(Available data)
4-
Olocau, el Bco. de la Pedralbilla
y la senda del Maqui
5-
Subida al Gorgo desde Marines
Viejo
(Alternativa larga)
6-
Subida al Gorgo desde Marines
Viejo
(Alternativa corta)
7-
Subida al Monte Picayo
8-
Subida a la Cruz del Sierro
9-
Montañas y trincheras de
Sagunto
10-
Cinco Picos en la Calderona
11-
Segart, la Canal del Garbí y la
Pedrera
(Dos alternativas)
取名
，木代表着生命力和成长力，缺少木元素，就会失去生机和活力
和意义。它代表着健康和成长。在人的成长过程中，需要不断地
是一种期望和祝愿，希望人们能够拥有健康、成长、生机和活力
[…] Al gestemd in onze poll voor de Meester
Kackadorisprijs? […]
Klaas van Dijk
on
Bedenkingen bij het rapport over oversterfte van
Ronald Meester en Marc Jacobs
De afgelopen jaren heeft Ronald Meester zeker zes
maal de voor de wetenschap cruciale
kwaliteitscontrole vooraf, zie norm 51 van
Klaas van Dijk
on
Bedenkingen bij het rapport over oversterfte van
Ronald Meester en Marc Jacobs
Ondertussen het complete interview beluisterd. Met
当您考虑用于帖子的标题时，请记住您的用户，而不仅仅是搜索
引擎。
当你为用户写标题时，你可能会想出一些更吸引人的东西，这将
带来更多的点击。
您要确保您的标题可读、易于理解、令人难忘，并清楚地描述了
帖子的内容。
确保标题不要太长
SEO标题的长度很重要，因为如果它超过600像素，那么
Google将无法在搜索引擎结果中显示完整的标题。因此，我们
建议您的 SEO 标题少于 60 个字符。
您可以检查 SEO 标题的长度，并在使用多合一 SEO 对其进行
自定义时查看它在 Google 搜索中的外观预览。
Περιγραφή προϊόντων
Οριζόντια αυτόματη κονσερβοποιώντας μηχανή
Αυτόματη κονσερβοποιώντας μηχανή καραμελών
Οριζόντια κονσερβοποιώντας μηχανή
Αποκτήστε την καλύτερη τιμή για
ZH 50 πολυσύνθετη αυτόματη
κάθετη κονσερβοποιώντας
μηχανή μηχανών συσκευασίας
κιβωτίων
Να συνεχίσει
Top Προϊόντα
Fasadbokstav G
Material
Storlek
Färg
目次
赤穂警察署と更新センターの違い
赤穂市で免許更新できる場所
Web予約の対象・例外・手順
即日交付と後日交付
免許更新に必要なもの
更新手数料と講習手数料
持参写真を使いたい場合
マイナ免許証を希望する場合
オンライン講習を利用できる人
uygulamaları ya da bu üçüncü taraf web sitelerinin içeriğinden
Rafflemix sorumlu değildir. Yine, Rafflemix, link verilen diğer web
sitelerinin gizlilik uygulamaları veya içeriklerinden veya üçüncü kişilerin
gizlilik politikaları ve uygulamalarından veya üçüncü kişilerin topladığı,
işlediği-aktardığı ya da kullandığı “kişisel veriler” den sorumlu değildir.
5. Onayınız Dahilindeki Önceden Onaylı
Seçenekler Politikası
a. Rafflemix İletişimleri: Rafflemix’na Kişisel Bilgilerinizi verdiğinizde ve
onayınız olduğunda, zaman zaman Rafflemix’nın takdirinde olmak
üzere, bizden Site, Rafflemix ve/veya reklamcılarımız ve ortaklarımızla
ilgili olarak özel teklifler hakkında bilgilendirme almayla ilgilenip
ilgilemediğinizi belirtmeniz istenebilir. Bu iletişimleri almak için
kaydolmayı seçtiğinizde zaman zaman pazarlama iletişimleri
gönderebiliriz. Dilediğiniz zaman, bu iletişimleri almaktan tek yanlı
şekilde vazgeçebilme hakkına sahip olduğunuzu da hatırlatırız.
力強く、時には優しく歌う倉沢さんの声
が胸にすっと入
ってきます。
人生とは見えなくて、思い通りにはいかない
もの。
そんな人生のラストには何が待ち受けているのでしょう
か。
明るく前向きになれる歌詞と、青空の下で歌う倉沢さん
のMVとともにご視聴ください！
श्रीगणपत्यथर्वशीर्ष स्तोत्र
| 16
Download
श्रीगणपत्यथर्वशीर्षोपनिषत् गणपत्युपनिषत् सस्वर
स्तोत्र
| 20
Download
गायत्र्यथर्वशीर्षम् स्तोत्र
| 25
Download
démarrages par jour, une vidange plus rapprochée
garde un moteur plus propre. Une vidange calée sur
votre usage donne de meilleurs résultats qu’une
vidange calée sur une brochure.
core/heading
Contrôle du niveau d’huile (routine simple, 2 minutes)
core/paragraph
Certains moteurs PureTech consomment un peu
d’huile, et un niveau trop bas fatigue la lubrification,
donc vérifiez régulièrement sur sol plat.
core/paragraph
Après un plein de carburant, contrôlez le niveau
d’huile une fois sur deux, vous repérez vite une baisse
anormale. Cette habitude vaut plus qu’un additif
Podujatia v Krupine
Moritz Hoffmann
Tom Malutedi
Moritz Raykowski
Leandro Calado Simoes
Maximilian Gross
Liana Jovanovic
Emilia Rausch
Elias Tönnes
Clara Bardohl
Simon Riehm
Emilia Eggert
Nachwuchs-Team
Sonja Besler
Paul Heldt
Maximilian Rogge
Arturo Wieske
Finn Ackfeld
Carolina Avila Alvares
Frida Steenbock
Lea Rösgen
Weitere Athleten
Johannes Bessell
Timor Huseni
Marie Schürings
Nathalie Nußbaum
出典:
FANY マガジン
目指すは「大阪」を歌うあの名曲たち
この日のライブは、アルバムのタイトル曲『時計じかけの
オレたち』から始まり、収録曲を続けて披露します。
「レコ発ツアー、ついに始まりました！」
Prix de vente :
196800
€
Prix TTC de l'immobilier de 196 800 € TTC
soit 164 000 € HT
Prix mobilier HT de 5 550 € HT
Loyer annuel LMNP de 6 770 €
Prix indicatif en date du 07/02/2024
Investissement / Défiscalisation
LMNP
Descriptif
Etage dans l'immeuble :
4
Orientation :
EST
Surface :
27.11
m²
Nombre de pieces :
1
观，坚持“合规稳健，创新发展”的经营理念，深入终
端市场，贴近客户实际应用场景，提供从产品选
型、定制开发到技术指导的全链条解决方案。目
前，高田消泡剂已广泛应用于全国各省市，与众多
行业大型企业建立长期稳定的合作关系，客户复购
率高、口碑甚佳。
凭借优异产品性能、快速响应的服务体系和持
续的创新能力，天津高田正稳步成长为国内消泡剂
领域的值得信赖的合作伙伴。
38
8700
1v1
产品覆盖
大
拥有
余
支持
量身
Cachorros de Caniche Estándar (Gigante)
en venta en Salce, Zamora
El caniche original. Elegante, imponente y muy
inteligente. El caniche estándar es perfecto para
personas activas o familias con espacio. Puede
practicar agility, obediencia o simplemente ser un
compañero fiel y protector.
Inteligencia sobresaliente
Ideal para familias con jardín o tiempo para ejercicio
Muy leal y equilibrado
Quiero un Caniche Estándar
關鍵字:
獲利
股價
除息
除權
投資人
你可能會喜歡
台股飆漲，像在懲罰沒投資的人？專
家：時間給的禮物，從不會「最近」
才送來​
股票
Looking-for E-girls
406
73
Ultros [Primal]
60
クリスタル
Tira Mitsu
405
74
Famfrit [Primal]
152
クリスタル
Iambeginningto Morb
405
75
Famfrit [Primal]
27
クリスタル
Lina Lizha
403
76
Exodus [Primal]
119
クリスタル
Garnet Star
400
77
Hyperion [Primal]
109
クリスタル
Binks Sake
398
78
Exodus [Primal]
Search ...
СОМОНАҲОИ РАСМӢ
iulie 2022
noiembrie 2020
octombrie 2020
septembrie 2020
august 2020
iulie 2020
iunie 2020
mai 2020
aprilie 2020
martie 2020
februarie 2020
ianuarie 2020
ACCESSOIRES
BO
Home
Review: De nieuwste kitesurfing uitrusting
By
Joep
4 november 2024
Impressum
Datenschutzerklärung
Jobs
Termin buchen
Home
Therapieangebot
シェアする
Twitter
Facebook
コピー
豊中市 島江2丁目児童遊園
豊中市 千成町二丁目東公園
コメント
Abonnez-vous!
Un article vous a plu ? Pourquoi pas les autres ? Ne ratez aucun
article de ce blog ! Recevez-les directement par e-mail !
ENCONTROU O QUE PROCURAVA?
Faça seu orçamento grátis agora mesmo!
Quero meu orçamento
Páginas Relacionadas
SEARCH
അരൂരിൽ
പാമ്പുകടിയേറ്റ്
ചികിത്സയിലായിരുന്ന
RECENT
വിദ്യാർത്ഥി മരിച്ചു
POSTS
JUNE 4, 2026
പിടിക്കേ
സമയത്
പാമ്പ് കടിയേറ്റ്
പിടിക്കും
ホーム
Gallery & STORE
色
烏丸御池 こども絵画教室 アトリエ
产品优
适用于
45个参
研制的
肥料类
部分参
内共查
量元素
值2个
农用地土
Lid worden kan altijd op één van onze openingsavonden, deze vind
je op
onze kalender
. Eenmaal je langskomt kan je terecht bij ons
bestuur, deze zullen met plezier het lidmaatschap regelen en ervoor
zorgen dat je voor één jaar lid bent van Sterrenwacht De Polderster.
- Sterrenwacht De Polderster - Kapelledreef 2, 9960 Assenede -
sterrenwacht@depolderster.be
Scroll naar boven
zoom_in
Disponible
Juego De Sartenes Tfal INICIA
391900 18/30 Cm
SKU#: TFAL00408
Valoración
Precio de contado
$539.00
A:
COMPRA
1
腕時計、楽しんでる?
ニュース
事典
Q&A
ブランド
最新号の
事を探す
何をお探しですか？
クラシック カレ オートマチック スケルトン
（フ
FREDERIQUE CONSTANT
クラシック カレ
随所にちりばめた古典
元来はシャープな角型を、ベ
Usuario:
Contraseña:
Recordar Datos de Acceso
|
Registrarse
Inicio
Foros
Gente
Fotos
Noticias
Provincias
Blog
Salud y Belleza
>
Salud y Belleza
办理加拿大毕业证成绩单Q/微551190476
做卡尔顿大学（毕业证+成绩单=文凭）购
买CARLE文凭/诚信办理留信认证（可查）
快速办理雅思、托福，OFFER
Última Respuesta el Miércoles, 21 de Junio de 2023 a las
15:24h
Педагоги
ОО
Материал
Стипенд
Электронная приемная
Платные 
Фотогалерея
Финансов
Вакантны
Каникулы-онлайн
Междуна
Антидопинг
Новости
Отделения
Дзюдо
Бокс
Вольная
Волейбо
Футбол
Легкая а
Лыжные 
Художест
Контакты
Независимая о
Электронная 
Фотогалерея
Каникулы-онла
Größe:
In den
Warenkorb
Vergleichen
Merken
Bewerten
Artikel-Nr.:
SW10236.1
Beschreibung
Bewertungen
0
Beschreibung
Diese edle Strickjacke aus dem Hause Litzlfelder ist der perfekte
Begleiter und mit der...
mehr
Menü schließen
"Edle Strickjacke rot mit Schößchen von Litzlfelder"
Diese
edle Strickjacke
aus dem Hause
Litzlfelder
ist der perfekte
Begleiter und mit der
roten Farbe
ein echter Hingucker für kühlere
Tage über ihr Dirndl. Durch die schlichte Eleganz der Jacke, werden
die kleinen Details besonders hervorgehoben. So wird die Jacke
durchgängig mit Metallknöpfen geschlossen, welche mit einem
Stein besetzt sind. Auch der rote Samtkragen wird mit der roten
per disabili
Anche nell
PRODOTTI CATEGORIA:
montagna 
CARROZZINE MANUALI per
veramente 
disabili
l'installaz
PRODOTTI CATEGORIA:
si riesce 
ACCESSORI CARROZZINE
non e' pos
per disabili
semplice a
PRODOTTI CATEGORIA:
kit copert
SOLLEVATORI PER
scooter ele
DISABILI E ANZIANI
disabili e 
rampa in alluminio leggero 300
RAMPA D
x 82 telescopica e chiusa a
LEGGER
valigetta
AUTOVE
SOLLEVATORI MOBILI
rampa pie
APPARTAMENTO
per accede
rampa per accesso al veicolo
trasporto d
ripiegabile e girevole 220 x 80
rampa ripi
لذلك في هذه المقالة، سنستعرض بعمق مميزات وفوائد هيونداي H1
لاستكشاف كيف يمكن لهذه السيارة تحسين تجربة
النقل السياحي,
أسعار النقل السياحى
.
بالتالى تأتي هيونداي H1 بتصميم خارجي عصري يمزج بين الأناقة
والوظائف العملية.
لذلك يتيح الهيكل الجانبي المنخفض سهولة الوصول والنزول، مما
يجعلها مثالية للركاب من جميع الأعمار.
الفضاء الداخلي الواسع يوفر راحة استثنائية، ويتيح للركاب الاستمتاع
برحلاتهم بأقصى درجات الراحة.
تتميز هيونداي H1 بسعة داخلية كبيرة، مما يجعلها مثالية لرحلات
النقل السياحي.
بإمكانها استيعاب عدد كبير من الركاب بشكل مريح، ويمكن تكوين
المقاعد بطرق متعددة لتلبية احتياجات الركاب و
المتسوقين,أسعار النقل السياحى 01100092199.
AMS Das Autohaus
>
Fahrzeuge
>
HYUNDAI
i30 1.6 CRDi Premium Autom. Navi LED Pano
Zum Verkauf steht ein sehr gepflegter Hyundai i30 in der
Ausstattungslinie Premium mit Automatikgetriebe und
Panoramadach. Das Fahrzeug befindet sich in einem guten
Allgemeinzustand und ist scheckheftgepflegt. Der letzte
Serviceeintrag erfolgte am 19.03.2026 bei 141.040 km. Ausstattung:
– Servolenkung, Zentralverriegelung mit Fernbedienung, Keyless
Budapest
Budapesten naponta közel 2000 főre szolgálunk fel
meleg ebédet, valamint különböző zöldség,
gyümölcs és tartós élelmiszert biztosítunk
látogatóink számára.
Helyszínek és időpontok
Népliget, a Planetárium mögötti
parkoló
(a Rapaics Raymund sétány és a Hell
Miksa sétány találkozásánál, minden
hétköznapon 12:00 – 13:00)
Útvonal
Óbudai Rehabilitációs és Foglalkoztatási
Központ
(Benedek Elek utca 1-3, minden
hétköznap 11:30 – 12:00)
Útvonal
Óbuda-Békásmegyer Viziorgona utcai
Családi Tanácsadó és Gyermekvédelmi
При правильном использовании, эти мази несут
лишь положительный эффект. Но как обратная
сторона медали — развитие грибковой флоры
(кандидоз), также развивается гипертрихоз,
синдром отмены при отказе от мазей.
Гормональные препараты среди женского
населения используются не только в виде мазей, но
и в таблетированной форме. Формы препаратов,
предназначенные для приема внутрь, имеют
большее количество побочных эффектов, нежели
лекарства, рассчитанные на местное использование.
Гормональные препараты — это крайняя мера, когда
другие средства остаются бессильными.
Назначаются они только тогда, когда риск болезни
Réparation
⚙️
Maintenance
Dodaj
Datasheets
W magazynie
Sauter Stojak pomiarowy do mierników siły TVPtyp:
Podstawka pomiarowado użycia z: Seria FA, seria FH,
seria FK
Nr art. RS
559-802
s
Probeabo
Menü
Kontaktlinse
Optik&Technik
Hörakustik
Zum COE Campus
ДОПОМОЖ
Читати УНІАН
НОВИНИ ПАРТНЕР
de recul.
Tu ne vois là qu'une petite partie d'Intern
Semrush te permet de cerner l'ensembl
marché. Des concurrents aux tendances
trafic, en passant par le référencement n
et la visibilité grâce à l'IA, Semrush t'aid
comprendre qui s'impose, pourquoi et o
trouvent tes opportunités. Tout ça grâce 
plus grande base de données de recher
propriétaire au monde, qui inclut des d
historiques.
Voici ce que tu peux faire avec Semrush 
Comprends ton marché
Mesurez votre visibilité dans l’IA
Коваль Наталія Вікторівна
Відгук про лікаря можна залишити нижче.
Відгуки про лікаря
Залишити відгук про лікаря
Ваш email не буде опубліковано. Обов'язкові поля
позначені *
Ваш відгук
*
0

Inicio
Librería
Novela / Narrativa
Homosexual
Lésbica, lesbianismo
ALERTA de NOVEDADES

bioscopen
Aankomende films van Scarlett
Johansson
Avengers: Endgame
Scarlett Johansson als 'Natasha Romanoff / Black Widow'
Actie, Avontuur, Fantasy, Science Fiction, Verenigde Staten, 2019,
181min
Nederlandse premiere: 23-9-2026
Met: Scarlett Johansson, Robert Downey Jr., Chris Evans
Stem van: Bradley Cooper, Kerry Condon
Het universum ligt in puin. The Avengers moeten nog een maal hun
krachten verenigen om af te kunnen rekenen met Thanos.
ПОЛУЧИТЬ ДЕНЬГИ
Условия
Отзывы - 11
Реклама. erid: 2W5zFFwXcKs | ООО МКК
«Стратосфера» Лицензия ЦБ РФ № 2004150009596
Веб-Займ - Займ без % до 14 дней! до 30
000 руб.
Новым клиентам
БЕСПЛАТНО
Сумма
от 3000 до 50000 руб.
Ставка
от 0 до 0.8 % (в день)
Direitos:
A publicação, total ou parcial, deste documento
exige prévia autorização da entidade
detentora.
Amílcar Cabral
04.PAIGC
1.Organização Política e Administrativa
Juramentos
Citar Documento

(Try it) Across the whole listing, show each line where the word "النقل" occurs.

(Result below)
النقل السياحي,
أسعار النقل السياحى
النقل السياحي.
المتسوقين,أسعار النقل السياحى 01100092199.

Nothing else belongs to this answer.